Wiktionary: Cabinet War  - explanations of meanings, word origins, synonyms, translations

Individual evidence

  1. cf. Erich Bayer (Hrsg.): Dictionary of history. Terms and technical terms (= Kröner's pocket edition . Volume 289). 2nd, revised edition. Kröner, Stuttgart 1965, DNB 455732671 , p. 251.
  2. cf. Fiedler 1986
  3. The entrepreneurial mercenary groups quickly and thoroughly transformed into disciplined and civilized regiments, only the position of the chief (colonel-owner) reminded of their previous history. See Meier-Welcker in the Handbook on German Military History, Vol. 1 (1979).
  4. Fundamental to absolutism; see. Reinhart Koselleck , Critique and Crisis (1954) .
  5. Salewski: From Cabinet War to Total War. 2003, pp. 55-57.
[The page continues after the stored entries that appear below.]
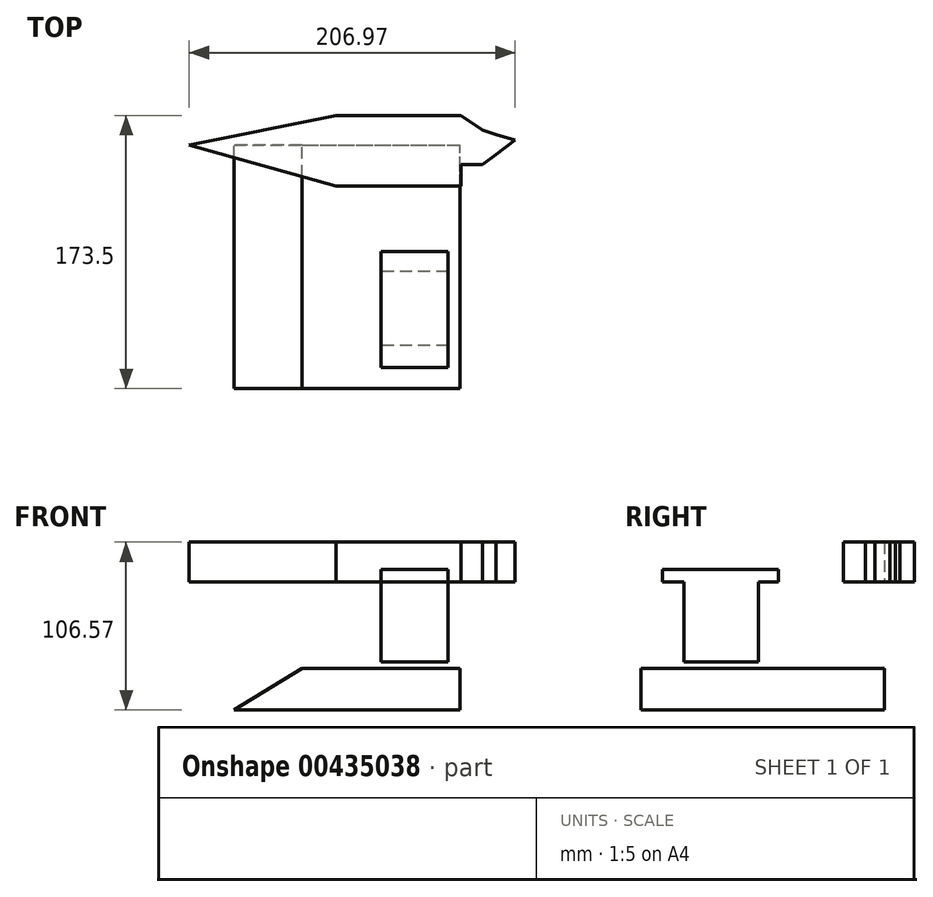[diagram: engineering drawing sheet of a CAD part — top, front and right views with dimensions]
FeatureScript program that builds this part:
annotation { "Feature Type Name" : "Feature", "Feature Type Description" : "" }
export const myFeature = defineFeature(function(context is Context, id is Id, definition is map)
    precondition{}
    {
        {
            var Q0;
            Q0=qCreatedBy(makeId("Top.planeOp"),FACE);
            var sketch = newSketch(context, id + "F0", { "sketchPlane" : qUnion([Q0])});
            skLineSegment(sketch, "E0.bottom", {"start": v(-28.74, 18.83) * mm, "end": v(50.8, 18.83) * mm});
            skLineSegment(sketch, "E0.top", {"start": v(-28.74, -26.07) * mm, "end": v(50.8, -26.07) * mm});
            skLineSegment(sketch, "E0.left", {"start": v(-28.74, 18.83) * mm, "end": v(-28.74, -26.07) * mm});
            skLineSegment(sketch, "E0.right", {"start": v(50.8, 18.83) * mm, "end": v(50.8, -26.07) * mm});
            skLineSegment(sketch, "E1", {"start": v(-28.74, 18.83) * mm, "end": v(-121.83, 0) * mm});
            skLineSegment(sketch, "E2", {"start": v(-121.83, 0) * mm, "end": v(-28.74, -26.07) * mm});
            skLineSegment(sketch, "E3", {"start": v(50.8, 9.64) * mm, "end": v(64.45, 9.64) * mm});
            skLineSegment(sketch, "E4", {"start": v(64.45, 9.64) * mm, "end": v(64.45, -12.2) * mm});
            skLineSegment(sketch, "E5", {"start": v(64.45, -12.2) * mm, "end": v(50.8, -12.2) * mm});
            skLineSegment(sketch, "E6", {"start": v(50.8, -12.2) * mm, "end": v(64.45, -12.2) * mm});
            skLineSegment(sketch, "E7", {"start": v(64.45, 0) * mm, "end": v(64.45, 9.64) * mm});
            skLineSegment(sketch, "E8", {"start": v(64.45, -12.2) * mm, "end": v(73.13, 0) * mm});
            skLineSegment(sketch, "E9", {"start": v(73.13, 0) * mm, "end": v(73.13, -6.1) * mm});
            skPoint(sketch, "E9.endSnap0", {"position": v(68.79, -6.1) * mm});
            skLineSegment(sketch, "E10", {"start": v(73.13, -6.1) * mm, "end": v(68.79, -6.1) * mm});
            skLineSegment(sketch, "E11", {"start": v(73.13, 0) * mm, "end": v(73.13, 6.75) * mm});
            skLineSegment(sketch, "E12", {"start": v(73.13, 6.75) * mm, "end": v(64.45, 9.64) * mm});
            skLineSegment(sketch, "E13", {"start": v(73.13, 0) * mm, "end": v(85.14, 3.38) * mm});
            skPoint(sketch, "E13.endSnap0", {"position": v(73.13, 3.38) * mm});
            skLineSegment(sketch, "E14", {"start": v(85.14, 3.38) * mm, "end": v(73.13, 6.75) * mm});
            skLineSegment(sketch, "E15", {"start": v(50.8, 18.83) * mm, "end": v(64.45, 9.64) * mm});
            skLineSegment(sketch, "E16", {"start": v(64.45, -12.2) * mm, "end": v(50.8, -26.07) * mm});
            skLineSegment(sketch, "E17", {"start": v(64.45, -12.2) * mm, "end": v(73.13, -6.1) * mm});
            skLineSegment(sketch, "E18", {"start": v(73.13, -6.1) * mm, "end": v(85.14, 3.38) * mm});
            skSolve(sketch);
        }
        {
            var Q0;
            {var subQ1=sQuery(id+"F0.wireOp",EDGE,"E0.bottom");Q0=makeQuery(id+"F0.imprint","IMPRINT",FACE,{"disambiguationData":[TD([[makeQuery(id+"F0.imprint","IMPRINT",EDGE,{"derivedFrom":subQ1}),-1.0]])]});}
            var Q1;
            Q1=makeQuery(id+"F0.imprint","IMPRINT",FACE,{"disambiguationData":[TD([[makeQuery(id+"F0.imprint","IMPRINT",EDGE,{"derivedFrom":sQuery(id+"F0.wireOp",EDGE,"E0.left")}),-1.0]])]});
            var Q2;
            {var subQ1=sQuery(id+"F0.wireOp",EDGE,"E3");Q2=makeQuery(id+"F0.imprint","IMPRINT",FACE,{"disambiguationData":[TD([[makeQuery(id+"F0.imprint","IMPRINT",EDGE,{"derivedFrom":subQ1}),-1.0]])]});}
            var Q3;
            {var subQ2=sQuery(id+"F0.wireOp",EDGE,"E6");Q3=makeQuery(id+"F0.imprint","IMPRINT",FACE,{"disambiguationData":[TD([[makeQuery(id+"F0.imprint","IMPRINT",EDGE,{"derivedFrom":subQ2}),-1.0]])]});}
            var Q4;
            {var subQ2=sQuery(id+"F0.wireOp",EDGE,"E3");Q4=makeQuery(id+"F0.imprint","IMPRINT",FACE,{"disambiguationData":[TD([[makeQuery(id+"F0.imprint","IMPRINT",EDGE,{"derivedFrom":subQ2}),1.0]])]});}
            var Q5;
            {var subQ3=sQuery(id+"F0.wireOp",EDGE,"E4");Q5=makeQuery(id+"F0.imprint","IMPRINT",FACE,{"disambiguationData":[TD([[makeQuery(id+"F0.imprint","IMPRINT",EDGE,{"derivedFrom":subQ3}),1.0]])]});}
            var Q6;
            {var subQ0=sQuery(id+"F0.wireOp",EDGE,"E9");Q6=makeQuery(id+"F0.imprint","IMPRINT",FACE,{"disambiguationData":[TD([[makeQuery(id+"F0.imprint","IMPRINT",EDGE,{"derivedFrom":subQ0}),-1.0]])]});}
            var Q7;
            {var subQ2=sQuery(id+"F0.wireOp",EDGE,"E10");Q7=makeQuery(id+"F0.imprint","IMPRINT",FACE,{"disambiguationData":[TD([[makeQuery(id+"F0.imprint","IMPRINT",EDGE,{"derivedFrom":subQ2}),1.0]])]});}
            var Q8;
            Q8=makeQuery(id+"F0.imprint","IMPRINT",FACE,{"disambiguationData":[TD([[makeQuery(id+"F0.imprint","IMPRINT",EDGE,{"derivedFrom":sQuery(id+"F0.wireOp",EDGE,"E9")}),1.0]])]});
            var Q9;
            Q9=makeQuery(id+"F0.imprint","IMPRINT",FACE,{"disambiguationData":[TD([[makeQuery(id+"F0.imprint","IMPRINT",EDGE,{"derivedFrom":sQuery(id+"F0.wireOp",EDGE,"E11")}),-1.0]])]});
            extrude(context, id + "F1", {"entities" : qUnion([Q0, Q1, Q2, Q3, Q4, Q5, Q6, Q7, Q8, Q9]), "depth" : 25.4 * mm});
        }
        {
            var Q0;
            Q0=qCreatedBy(makeId("Front.planeOp"),FACE);
            var sketch = newSketch(context, id + "F2", { "sketchPlane" : qUnion([Q0])});
            skLineSegment(sketch, "E19.bottom", {"start": v(22.99, 0) * mm, "end": v(-22.99, 0) * mm});
            skLineSegment(sketch, "E19.top", {"start": v(22.99, 0) * mm, "end": v(-22.99, 0) * mm});
            skLineSegment(sketch, "E19.left", {"start": v(22.99, 0) * mm, "end": v(22.99, 0) * mm});
            skLineSegment(sketch, "E19.right", {"start": v(-22.99, 0) * mm, "end": v(-22.99, 0) * mm});
            skPoint(sketch, "E19.middle", {"position": v(0, 0) * mm});
            skLineSegment(sketch, "E20.top", {"start": v(22.99, -68.02) * mm, "end": v(-22.99, -68.02) * mm});
            skLineSegment(sketch, "E20.left", {"start": v(22.99, 0) * mm, "end": v(22.99, -68.02) * mm});
            skLineSegment(sketch, "E20.right", {"start": v(-22.99, 0) * mm, "end": v(-22.99, -68.02) * mm});
            skPoint(sketch, "E20.middle", {"position": v(0, -34) * mm});
            skLineSegment(sketch, "E21.bottom", {"start": v(-50.23, -81.17) * mm, "end": v(50.23, -81.17) * mm});
            skLineSegment(sketch, "E21.top", {"start": v(-50.23, -54.86) * mm, "end": v(50.23, -54.86) * mm});
            skLineSegment(sketch, "E21.left", {"start": v(-50.23, -81.17) * mm, "end": v(-50.23, -54.86) * mm});
            skLineSegment(sketch, "E21.right", {"start": v(50.23, -81.17) * mm, "end": v(50.23, -54.86) * mm});
            skPoint(sketch, "E21.middle", {"position": v(0, -68.02) * mm});
            skLineSegment(sketch, "E22", {"start": v(-50.23, -54.86) * mm, "end": v(-93.24, -81.17) * mm});
            skLineSegment(sketch, "E23", {"start": v(-93.24, -81.17) * mm, "end": v(-50.23, -81.17) * mm});
            skLineSegment(sketch, "E24", {"start": v(50.14, -55.57) * mm, "end": v(78.9, -82.15) * mm});
            skLineSegment(sketch, "E25", {"start": v(78.9, -82.15) * mm, "end": v(50.23, -81.17) * mm});
            skSolve(sketch);
        }
        {
            var Q0;
            {var subQ1=sQuery(id+"F2.wireOp",EDGE,"E20.top");Q0=makeQuery(id+"F2.imprint","IMPRINT",FACE,{"disambiguationData":[TD([[makeQuery(id+"F2.imprint","IMPRINT",EDGE,{"derivedFrom":subQ1}),1.0]])]});}
            var Q1;
            Q1=makeQuery(id+"F2.imprint","IMPRINT",FACE,{"disambiguationData":[TD([[makeQuery(id+"F2.imprint","IMPRINT",EDGE,{"derivedFrom":sQuery(id+"F2.wireOp",EDGE,"E21.left")}),1.0]])]});
            var Q2;
            {var subQ0=sQuery(id+"F2.wireOp",EDGE,"E20.top");Q2=makeQuery(id+"F2.imprint","IMPRINT",FACE,{"disambiguationData":[TD([[makeQuery(id+"F2.imprint","IMPRINT",EDGE,{"derivedFrom":subQ0}),-1.0]])]});}
            extrude(context, id + "F3", {"entities" : qUnion([Q0, Q1, Q2]), "depth" : 154.67 * mm});
        }
        {
            var Q0;
            Q0=qCreatedBy(makeId("Right.planeOp"),FACE);
            var sketch = newSketch(context, id + "F4", { "sketchPlane" : qUnion([Q0])});
            skLineSegment(sketch, "E26.bottom", {"start": v(-80.2, 0) * mm, "end": v(-127.25, 0) * mm});
            skLineSegment(sketch, "E26.top", {"start": v(-80.2, -50.54) * mm, "end": v(-127.25, -50.54) * mm});
            skLineSegment(sketch, "E26.left", {"start": v(-80.2, 0) * mm, "end": v(-80.2, -50.54) * mm});
            skLineSegment(sketch, "E26.right", {"start": v(-127.25, 0) * mm, "end": v(-127.25, -50.54) * mm});
            skLineSegment(sketch, "E27.bottom", {"start": v(-67.47, 0) * mm, "end": v(-141.17, 0) * mm});
            skLineSegment(sketch, "E27.top", {"start": v(-67.47, 8.06) * mm, "end": v(-141.17, 8.06) * mm});
            skLineSegment(sketch, "E27.left", {"start": v(-67.47, 0) * mm, "end": v(-67.47, 8.06) * mm});
            skLineSegment(sketch, "E27.right", {"start": v(-141.17, 0) * mm, "end": v(-141.17, 8.06) * mm});
            skSolve(sketch);
        }
        {
            var Q0;
            Q0=makeQuery(id+"F4.imprint","IMPRINT",FACE,{"disambiguationData":[TD([[makeQuery(id+"F4.imprint","IMPRINT",EDGE,{"derivedFrom":sQuery(id+"F4.wireOp",EDGE,"E26.top")}),-1.0]])]});
            var Q1;
            Q1=makeQuery(id+"F4.imprint","IMPRINT",FACE,{"disambiguationData":[TD([[makeQuery(id+"F4.imprint","IMPRINT",EDGE,{"derivedFrom":sQuery(id+"F4.wireOp",EDGE,"E27.top")}),1.0]])]});
            extrude(context, id + "F5", {"entities" : qUnion([Q0, Q1]), "depth" : 42.62 * mm});
        }
    });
  6. Salewski: From Cabinet War to Total War. 2003, p. 56.
  7. Salewski: From Cabinet War to Total War. 2003, p. 55.
  8. ^ A b c Wolfgang Burgdorf : Review by Hans-Martin Blitz: Out of love for the fatherland. In: H-Soz-Kult , September 12, 2000.
  9. a b c d e f g h i j Salewski: From cabinet war to total war. 2003, p. 57.
  10. Marian Füssel: The Seven Years War. A world war in the 18th century. CH Beck, Munich 2010.
  11. ^ Sven Externbrink: The Seven Years' War (1756–1763). A European World War in the Age of Enlightenment. Akademie Verlag, Berlin 2011.
  12. Marian Füssel: The Seven Years War. A world war in the 18th century. CH Beck, Munich 2010, p. 9.
  13. Frank Becker: The "advanced post" as a "lost post"? William Howard Russell and the British coverage of the Crimean War. In Georg Maag, Wolfram Pyta Martin Windisch (ed.): The Crimean War as the first European media war. Lit Verlag, Berlin 2010, pp. 221-234, on p. 222.